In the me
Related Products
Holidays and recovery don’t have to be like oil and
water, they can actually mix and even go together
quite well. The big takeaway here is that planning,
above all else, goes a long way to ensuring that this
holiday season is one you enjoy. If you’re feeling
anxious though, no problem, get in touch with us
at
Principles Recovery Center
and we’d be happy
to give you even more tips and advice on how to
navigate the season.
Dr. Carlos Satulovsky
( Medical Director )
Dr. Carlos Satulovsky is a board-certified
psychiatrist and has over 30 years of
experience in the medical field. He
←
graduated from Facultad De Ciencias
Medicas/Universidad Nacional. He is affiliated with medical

**Task goal**. What you give back must match the material exactly, beginning with its first line and ending with the line holding "( Medical Director )".

**Answer to this task**.
In the me
Related Products
Holidays and recovery don’t have to be like oil and
water, they can actually mix and even go together
quite well. The big takeaway here is that planning,
above all else, goes a long way to ensuring that this
holiday season is one you enjoy. If you’re feeling
anxious though, no problem, get in touch with us
at
Principles Recovery Center
and we’d be happy
to give you even more tips and advice on how to
navigate the season.
Dr. Carlos Satulovsky
( Medical Director )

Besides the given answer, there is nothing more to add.